|
|
Born in Greensboro, North Carolina, and raised in Durham, N.C., Laurel, Mississippi and Sanford Florida Doug Marlette graduated from Florida State University and began drawing political cartoons for The Charlotte Observer in 1972. He joined the Atlanta Journal-Constitution in 1987, New York Newsday in 1989, the Tallahassee Democrat in 2002 and the Tulsa World in 2006.
His editorial cartoons and his comic strip, Kudzu, are syndicated in newspapers worldwide. He has won every major award for editorial cartooning including the 1988 Pulitzer Prize. He has received the National Headliners Award for Consistently Outstanding Editorial Cartoons three times, the Robert F. Kennedy Memorial Award for editorial cartooning twice, First Prize in the John Fischetti Memorial Cartoon Competition twice and was the first and only cartoonist ever awarded a Nieman Fellowship at Harvard University.
His work has appeared in Time, Newsweek, The New York Times, The Washington Post, and he has appeared on NBC's Today Show, CBS's Morning News, ABC's Good Morning America, ABC's Nightline, National Public Radio's Morning Edition, All Things Considered and the Jim Lehrer News-Hour.
He has written an ethics column for Esquire and contributed to The New Republic, The Nation, Men's Journal, The Paris Review, Columbia Journalism Review and Salon.com.
His work is collected in 19 volumes, including In Your Face: A Cartoonist at Work, Faux Bubba: Bill and Hillary Go To Washington, Gone With The Kudzu, I Feel Your Pain, What Would Marlette Drive?, and A Town So Backwards Even the Episcopalians Handle Snakes. He also co-wrote the screenplay, 'Ex' with Pat Conroy.
In Your Face: A Cartoonist At Work was selected by the American Library Association as one of its Best Books of the Year for Young People, becoming an instant classic in the field of how-to, inspirational works on cartooning, and influencing a new generation of young artists.
In 1993 the University of Newcastle at Newcastle-On-Tyne in England, celebrating the thirtieth anniversary of Dr. Martin Luther King’s first honorary doctorate bestowed there after receiving his Nobel Peace Prize, invited Marlette to exhibit his cartoons on race in America and lecture at a symposium of distinguished European scholars on the American South.

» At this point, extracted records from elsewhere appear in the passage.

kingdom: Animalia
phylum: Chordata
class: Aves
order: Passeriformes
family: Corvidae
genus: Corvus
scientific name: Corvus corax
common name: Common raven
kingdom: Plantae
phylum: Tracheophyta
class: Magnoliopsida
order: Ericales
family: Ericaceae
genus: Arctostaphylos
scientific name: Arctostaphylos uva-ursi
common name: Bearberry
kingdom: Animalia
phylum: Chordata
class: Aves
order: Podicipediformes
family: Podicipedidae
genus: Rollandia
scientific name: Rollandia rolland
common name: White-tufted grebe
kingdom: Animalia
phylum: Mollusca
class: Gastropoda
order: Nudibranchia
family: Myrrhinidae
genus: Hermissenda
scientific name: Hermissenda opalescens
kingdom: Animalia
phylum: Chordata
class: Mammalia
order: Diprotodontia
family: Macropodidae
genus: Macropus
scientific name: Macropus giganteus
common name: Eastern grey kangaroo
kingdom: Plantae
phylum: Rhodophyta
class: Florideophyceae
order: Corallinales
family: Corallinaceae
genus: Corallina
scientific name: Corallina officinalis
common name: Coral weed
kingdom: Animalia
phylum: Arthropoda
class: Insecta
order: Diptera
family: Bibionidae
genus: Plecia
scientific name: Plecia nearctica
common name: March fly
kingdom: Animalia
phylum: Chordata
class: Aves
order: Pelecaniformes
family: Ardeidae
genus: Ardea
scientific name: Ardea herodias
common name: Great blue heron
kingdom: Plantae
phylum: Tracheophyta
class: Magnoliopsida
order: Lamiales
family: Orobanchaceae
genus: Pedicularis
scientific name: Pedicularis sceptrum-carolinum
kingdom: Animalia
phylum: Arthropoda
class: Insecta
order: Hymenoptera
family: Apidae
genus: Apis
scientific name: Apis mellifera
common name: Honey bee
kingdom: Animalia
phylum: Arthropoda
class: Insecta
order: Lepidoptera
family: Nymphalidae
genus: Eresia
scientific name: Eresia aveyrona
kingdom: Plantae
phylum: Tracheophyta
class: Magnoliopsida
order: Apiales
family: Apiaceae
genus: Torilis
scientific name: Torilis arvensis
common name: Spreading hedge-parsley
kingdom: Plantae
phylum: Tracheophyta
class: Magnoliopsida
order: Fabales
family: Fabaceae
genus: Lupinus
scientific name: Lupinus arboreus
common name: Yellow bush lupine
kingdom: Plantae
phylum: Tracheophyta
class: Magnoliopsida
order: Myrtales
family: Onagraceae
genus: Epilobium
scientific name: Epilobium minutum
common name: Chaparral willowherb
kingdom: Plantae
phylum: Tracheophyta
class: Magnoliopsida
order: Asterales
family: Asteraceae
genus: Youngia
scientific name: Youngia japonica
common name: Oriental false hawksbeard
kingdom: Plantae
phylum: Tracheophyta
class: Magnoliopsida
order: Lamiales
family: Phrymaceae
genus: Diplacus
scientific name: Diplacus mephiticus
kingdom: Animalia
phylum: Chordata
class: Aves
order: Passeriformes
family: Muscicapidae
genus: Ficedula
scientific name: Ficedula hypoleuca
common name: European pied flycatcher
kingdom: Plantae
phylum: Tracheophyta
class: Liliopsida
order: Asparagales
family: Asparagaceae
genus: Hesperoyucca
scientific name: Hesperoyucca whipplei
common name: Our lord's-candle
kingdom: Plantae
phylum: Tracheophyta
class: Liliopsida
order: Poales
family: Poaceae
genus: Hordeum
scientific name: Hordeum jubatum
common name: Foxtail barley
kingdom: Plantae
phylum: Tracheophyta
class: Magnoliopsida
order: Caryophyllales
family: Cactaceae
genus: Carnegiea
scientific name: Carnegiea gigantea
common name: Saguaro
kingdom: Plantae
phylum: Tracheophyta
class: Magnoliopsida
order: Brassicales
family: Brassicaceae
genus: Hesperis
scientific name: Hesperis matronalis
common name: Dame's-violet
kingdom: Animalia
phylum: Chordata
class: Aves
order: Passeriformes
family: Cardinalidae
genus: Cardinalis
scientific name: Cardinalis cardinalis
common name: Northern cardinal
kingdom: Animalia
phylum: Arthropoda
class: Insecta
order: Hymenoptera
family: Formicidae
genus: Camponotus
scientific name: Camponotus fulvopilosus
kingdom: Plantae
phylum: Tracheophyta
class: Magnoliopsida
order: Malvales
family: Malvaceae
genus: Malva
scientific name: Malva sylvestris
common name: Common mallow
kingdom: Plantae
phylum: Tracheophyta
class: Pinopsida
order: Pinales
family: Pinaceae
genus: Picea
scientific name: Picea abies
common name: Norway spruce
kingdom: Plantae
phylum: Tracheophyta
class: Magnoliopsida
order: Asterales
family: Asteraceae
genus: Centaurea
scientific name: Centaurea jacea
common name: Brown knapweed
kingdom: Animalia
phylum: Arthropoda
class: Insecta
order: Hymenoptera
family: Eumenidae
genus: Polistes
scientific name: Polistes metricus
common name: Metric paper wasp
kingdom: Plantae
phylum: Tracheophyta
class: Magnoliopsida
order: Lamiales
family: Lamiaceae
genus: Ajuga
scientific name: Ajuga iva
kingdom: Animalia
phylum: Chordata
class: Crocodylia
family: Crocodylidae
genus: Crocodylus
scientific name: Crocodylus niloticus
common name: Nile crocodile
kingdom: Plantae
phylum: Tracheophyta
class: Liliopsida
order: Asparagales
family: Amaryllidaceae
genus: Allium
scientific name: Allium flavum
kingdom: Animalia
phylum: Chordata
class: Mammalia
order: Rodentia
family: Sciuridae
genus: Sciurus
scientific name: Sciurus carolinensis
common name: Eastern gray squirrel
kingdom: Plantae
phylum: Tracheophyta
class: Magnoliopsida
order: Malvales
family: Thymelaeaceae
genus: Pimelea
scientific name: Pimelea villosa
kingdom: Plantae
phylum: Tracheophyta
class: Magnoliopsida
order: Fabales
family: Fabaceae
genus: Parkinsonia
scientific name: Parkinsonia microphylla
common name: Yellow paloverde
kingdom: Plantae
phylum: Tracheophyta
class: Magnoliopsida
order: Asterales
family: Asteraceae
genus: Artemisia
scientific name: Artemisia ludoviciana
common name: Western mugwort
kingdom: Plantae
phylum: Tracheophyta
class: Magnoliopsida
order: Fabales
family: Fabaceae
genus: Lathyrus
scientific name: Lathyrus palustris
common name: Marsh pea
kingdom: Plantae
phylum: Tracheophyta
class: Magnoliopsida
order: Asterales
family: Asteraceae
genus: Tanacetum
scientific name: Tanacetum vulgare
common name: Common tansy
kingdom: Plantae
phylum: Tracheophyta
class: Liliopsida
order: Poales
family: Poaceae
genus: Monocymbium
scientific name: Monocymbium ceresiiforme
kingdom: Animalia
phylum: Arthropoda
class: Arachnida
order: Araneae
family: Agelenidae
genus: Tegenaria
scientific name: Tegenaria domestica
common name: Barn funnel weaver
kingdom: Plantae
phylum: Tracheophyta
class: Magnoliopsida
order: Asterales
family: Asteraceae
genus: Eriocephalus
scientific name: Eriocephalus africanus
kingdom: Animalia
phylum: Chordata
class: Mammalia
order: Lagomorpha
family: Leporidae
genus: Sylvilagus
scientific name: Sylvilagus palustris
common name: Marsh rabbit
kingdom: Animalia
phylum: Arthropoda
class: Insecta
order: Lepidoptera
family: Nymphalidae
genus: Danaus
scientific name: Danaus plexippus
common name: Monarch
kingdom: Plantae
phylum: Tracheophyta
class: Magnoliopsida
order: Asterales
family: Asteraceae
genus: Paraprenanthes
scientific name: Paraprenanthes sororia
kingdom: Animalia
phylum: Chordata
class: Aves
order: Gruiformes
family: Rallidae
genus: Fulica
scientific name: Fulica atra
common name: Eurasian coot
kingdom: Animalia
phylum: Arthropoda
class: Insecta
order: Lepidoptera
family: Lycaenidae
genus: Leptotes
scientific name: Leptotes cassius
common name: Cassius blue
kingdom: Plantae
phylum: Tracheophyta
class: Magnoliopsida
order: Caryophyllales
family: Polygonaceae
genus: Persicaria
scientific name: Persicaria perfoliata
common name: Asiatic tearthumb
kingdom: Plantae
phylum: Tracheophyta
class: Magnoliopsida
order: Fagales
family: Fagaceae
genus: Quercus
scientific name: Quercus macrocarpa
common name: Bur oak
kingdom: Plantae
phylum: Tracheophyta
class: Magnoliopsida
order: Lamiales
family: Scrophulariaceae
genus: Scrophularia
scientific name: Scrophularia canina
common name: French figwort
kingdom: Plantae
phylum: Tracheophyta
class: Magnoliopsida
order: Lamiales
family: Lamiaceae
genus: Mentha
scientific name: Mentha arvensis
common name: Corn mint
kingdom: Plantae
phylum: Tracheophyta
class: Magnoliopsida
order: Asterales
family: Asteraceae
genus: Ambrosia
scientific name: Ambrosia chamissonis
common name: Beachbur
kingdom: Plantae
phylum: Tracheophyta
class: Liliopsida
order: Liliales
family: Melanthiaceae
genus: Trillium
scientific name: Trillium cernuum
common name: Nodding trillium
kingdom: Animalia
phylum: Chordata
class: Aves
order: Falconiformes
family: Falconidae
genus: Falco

The musical adaptation of his comic strip into Kudzu, A Southern Musical in collaboration with The Red Clay Ramblers was produced at Duke University and at Ford's Theatre in Washington, D.C. and has been published by Samuel French Co. The musical's cast album CD was released in 2003.
Doug Marlette's first novel, The Bridge, was published by HarperCollins in October, 2001 and was voted Best Book of the Year for Fiction by the Southeast Booksellers Association (SEBA) in 2002. It was voted one of the best books of the last five years by BookSense, the American Booksellers Association. Paramount Pictures purchased the rights for a film adaptation for Tom Cruise.
He was appointed Distinguished Visiting Professor in the School of Journalism and Mass Communication at the University of North Carolina at Chapel Hill in 2001 and inducted into the UNC Journalism Hall of Fame in 2002. He serves on the UNC J-School's Board of Visitors.
He was appointed a Gaylord Distinguished Visiting Lecturer at the University of Oklahoma's College of Journalism and Mass Communication for 2006-2007.
His second novel, Magic Time, was published by Sarah Crichton Books/Farrar, Straus & Giroux in October, 2006, and is out in trade paperback from Picador in June, 2007.